WDRB's Rachel Collier got an exclusive look at the impact LMPD's Air Unit makes.

Hollywood can make anything look cool, especially police chases. Throw in a helicopter and it can look even more intense, but for Tim Wimsatt, similar scenes play out in real life. He is a pilot and a police officer.

"I love my job," Wimsatt said. "I mean, I've always wanted to be a pilot, and I always wanted to be a police officer, so it's the best of both worlds."

LMPD's chopper, known as Air 20, is up for about three hours a day on average. It's called out to assist police on the ground: anything from tracking down missing persons, or suspects on the run. It's also used just like a patrol car, only up in the skies, safeguarding the city from above.

After teen violence broke out by the pedestrian bridge in the spring, Wimsatt paid extra attention to that area.

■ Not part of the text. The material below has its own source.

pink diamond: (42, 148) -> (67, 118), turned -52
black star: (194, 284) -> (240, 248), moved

"We are out there, we're up, and we're always looking," he said. "We can see so much up there, we can cover so much so quickly."

We went up for a routine patrol and saw the city in a new perspective and the pilot has a lot going on. He's talking with air traffic controllers, police on the ground, dispatchers and also watching what is going on below.

"That's what I enjoy, feeling like, if we can catch a bad guy that might have gotten away, whether they're running or in a car or whatever the case might be," said Wimsatt.

Two of the most helpful devices for tracking suspects are on the outside of the helicopter: a spotlight and FLIR, a thermal imaging camera.

"I've had cases where someone may think they're hiding in the bushes or the deck behind the house, but we see them, and we can call the officers on the ground and call them into that location," said Wimsatt.

Wimsatt has been a police officer for 20 years, first as a patrol officer and then as a detective. When he pulls up on a scene -- especially at night -- he's the backup every officer wants.

"That always feels good to have another officer say, 'I appreciate you,' stopping by and checking on me," said Wimsatt.

"The feeling they get, I know, I've had it," said Lt. Brent Routzahn, commander of LMPD's Air Unit. "When the helicopter comes over, you see it light up the whole area and realize, 'I'm not alone, I've got someone here besides this guy (the suspect).'"

There are a handful of pilots that rotate, teaming up at night. The chopper is available 24-7 to assist police down on the ground.

One thing the chopper needs: an upgraded video system to record incidents.